Why does SOS Children get involved in Emergency Relief?
Other charities are specialised in Emergency Relief and are specialist in flying emergency equipment around the world, finding bodies under rubble and distributing large quantities of food or blankets very fast.
SOS Children is specialised in orphans not disasters. However often when disaster strikes SOS is present on the ground already.This was the case for example for the Asian Tsunami emergency, and for the Kashmir Earthquakes. It is also true in the Gaza strip, for many famines and many refugee crises. SOS Children is already in place so often because the same places which have problems with orphaned children are places very vulnerable to natural disaster: where infrastructure has little reserve and people live close to the edge.
Where we are present we always help, using all of our facilities and staff in place. This gives a huge advantage both in speed (we have often been helping with our own local trucks for weeks while certain others struggle in a local port to try to get tax exemption on their imported 4x4s...) and in local knowledge since we have 98% local staff in all our different locations. When ensuring child safety and dealing with local political challenges a starting point of already being there is a huge help (and it also helps that locals we work with know we won't leave on the next plane out after the TV cameras have gone). Stories often circulate after disasters of child traffickers and others out to exploit the confusion: being there and knowing who is who proves invaluable for us.
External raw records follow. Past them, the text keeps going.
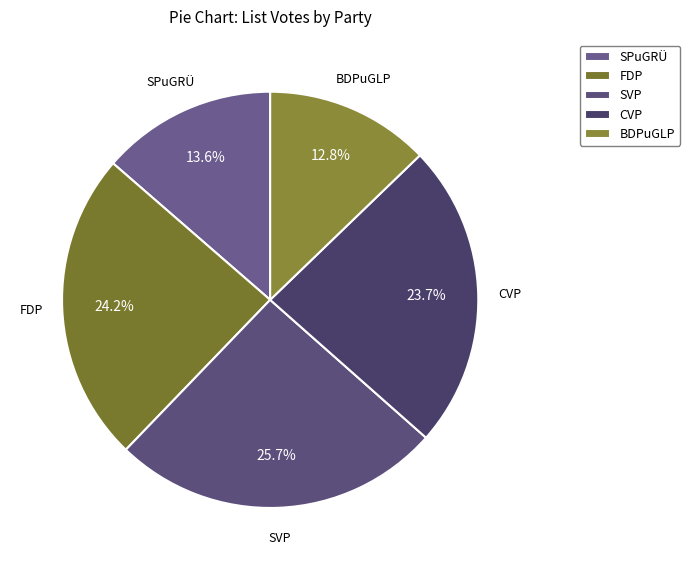

To the nearest percent, what percentage of the pie is SPuGRÜ?

14%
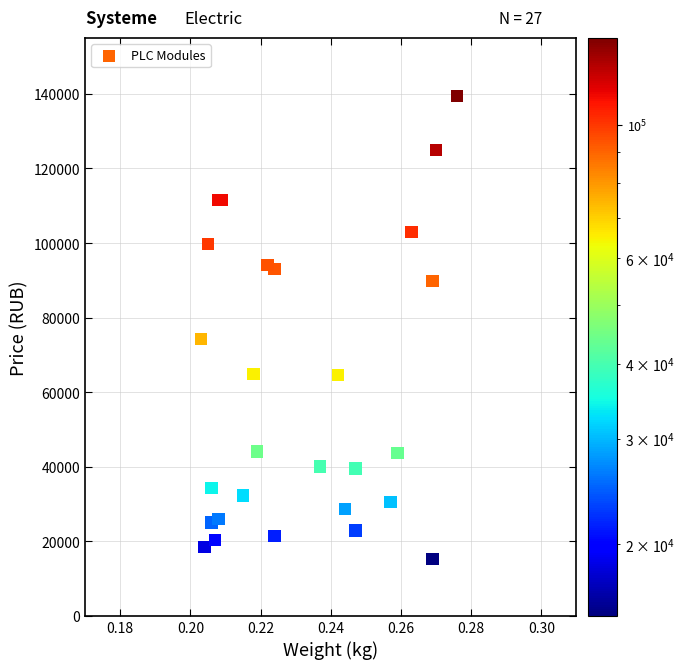

What Y value in the scatter plot is closest to 77350?

74200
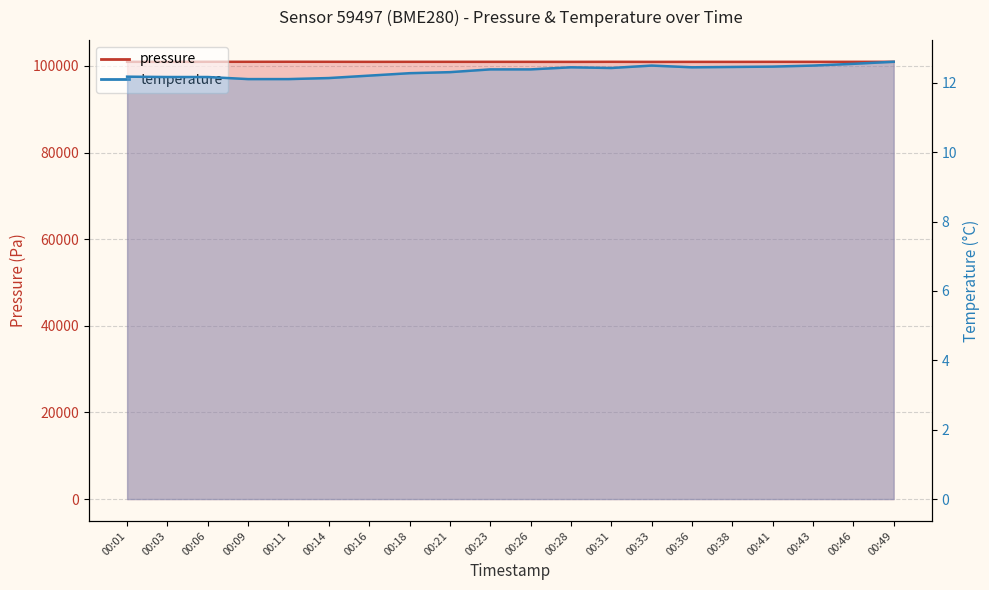

At how many categories does at least one series exceed 53469?

20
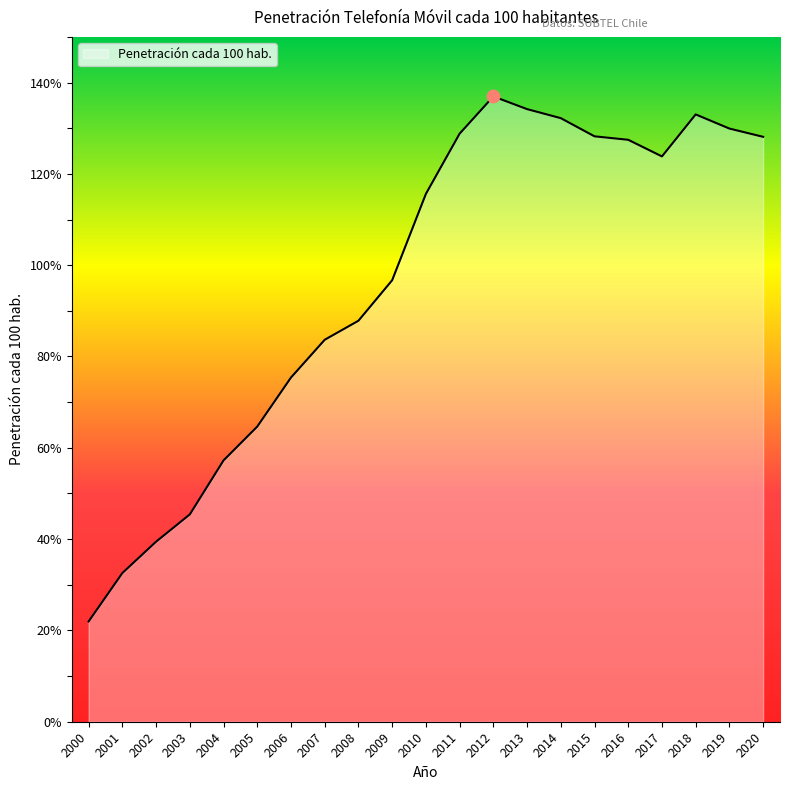

Between 2000 and 2020, which is larger?

2020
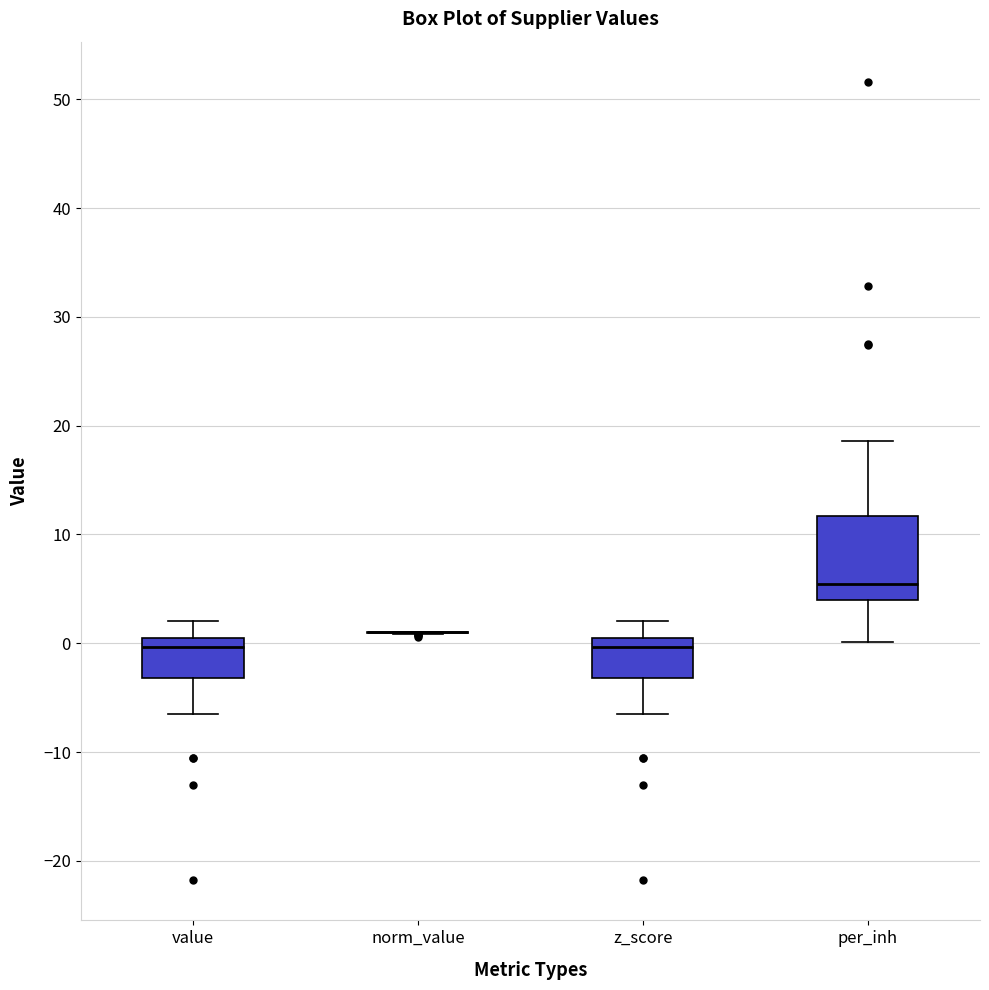

Comparing the boxes themselves (not the whiskers), which one is the tallest?

per_inh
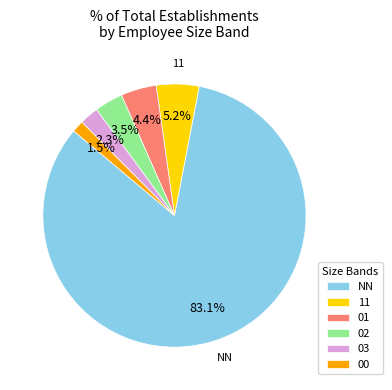

How much of the chart is everything except 00?

98.5%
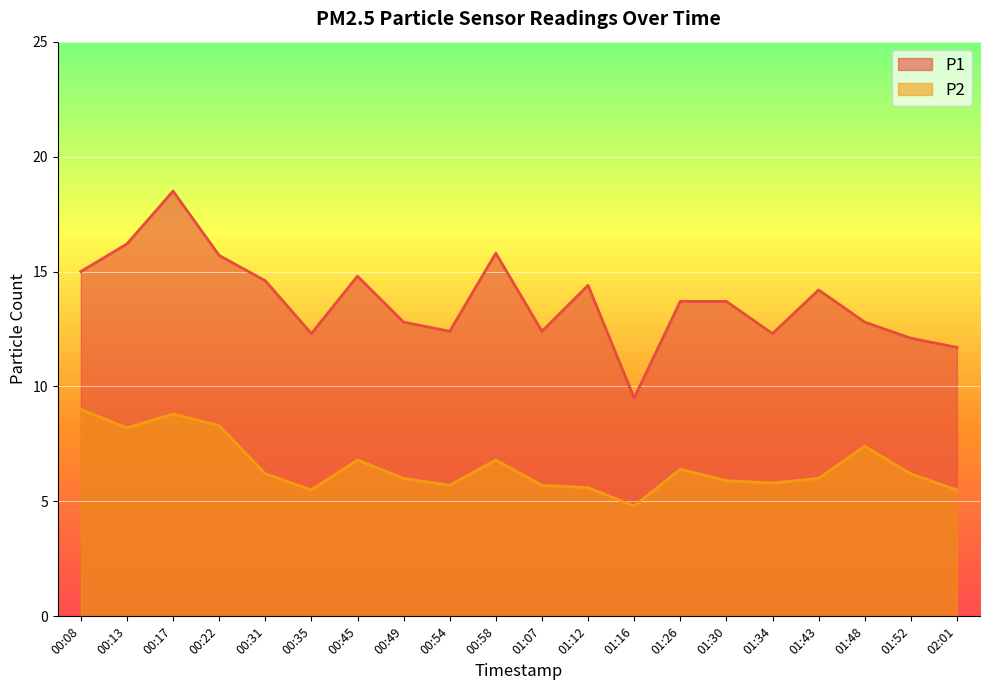

What are all the series names shown in the legend?

P1, P2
Trust is important too. When the Kashmir government made us temporary guardian of all unaccompanied children after the Earthquake, they did so in the knowledge that we had been in the area for decades and even had had two set of commemorative stamps by the post office (one to mark 25 years and one to mark 30 years in Pakistan).
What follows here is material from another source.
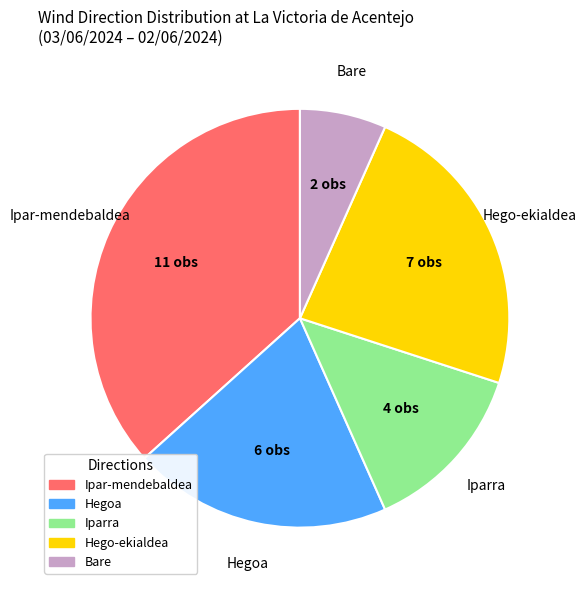

Rank the categories by value from highest to lowest.

Ipar-mendebaldea, Hego-ekialdea, Hegoa, Iparra, Bare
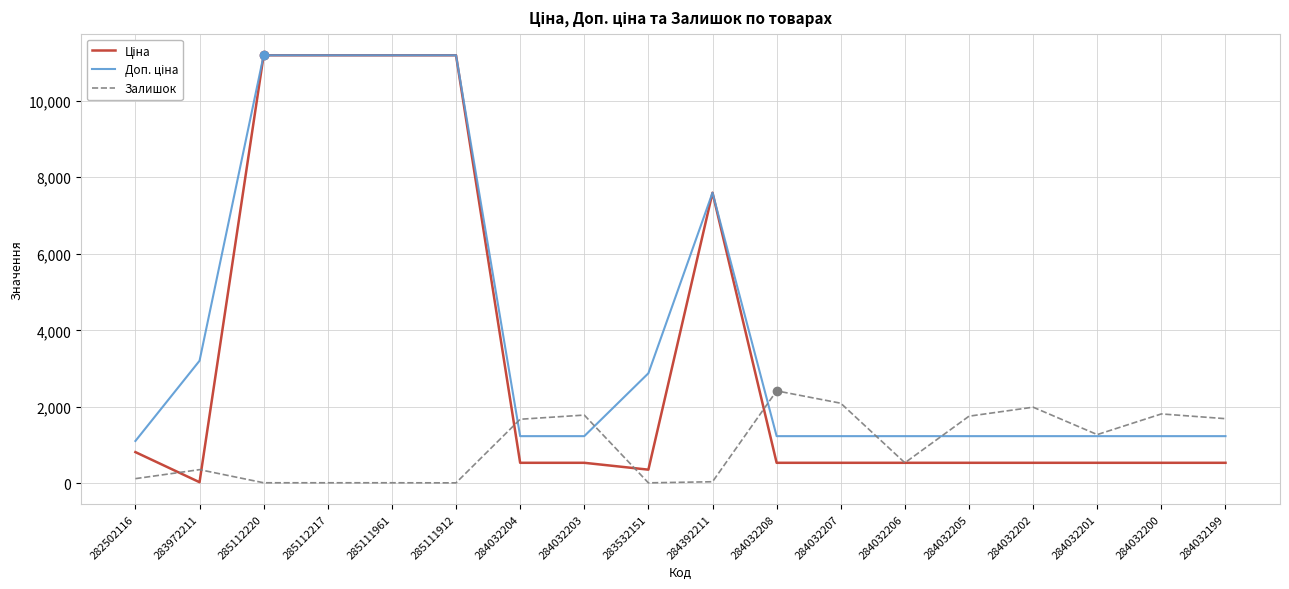

The Залишок series shows 2842.0 at 284032203. True or false?

False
Aside from local knowledge, what else does SOS offer in emergencies?
Although we do not typically get involved in major logistical operations or major rebuilding operations, we do have considerable skills and experience which are valuable. Our work in such emergencies is incredibly important, with high impact especially for the children affected and we greatly appreciate :
First, everywhere we work we have local government approval as custodians of children. We have checked local staff who can take on unaccompanied children.
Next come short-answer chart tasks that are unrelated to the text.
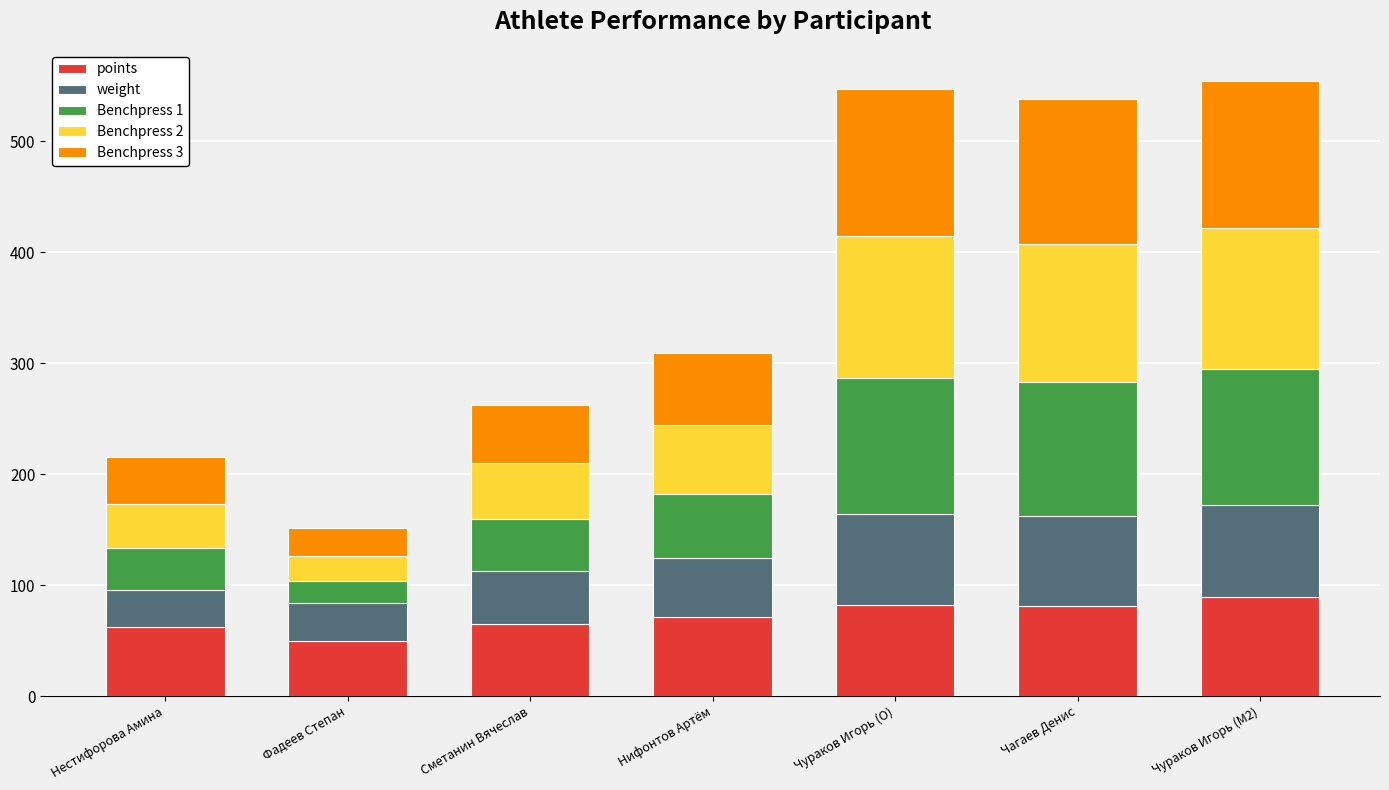

What is the total value across all series at Нестифорова Амина?

215.6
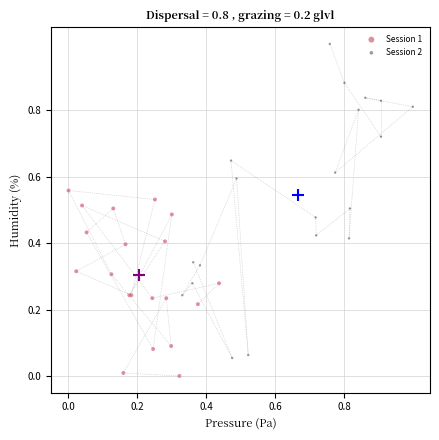

Which series contains the lowest Y value?

Session 1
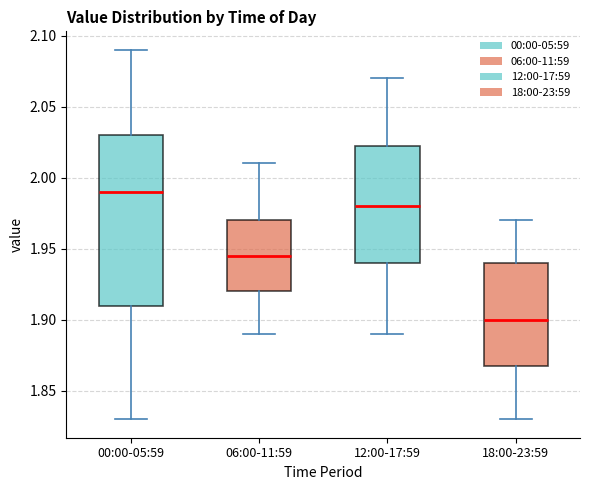

Reading left to right, read every box against the y-axis: the position of its median line, the range the box covers, and the ends of its whiskers. The values are not printed on the chart, so give them approximately, as read against the axis.

00:00-05:59: median 1.990, box 1.910 to 2.030, whiskers 1.830 to 2.090
06:00-11:59: median 1.945, box 1.920 to 1.970, whiskers 1.890 to 2.010
12:00-17:59: median 1.980, box 1.940 to 2.025, whiskers 1.890 to 2.070
18:00-23:59: median 1.900, box 1.870 to 1.940, whiskers 1.830 to 1.970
Secondly, we have a lot of experience dealing with child trauma and bereavement. We tend to end up running support centres where children can get over the stress of a natural disaster or conflict and ensure that they fare as well as possible.
Thirdly, we also tend to end up running family tracing programs where children (often young with incomplete knowledge) have been separated from their families by abduction as child soldiers or natural disaster.
Fourthly, our local roots mean we often are very good at spotting what other people miss in emergency provisions: post tsunami our team on the ground went around the refugee camps and spotted that on average each family had more than a year of dried foodstuffs but didn't have any fresh fruit or veg, so we were only providing fresh food whilst piles of dried food from others grew higher and higher, in the mountains of Kashmir we were the ones with the tents best suited to the high altitude freezing weather and especially things related to children such as nappies when conflict isolates families with no washing facilities for extended periods.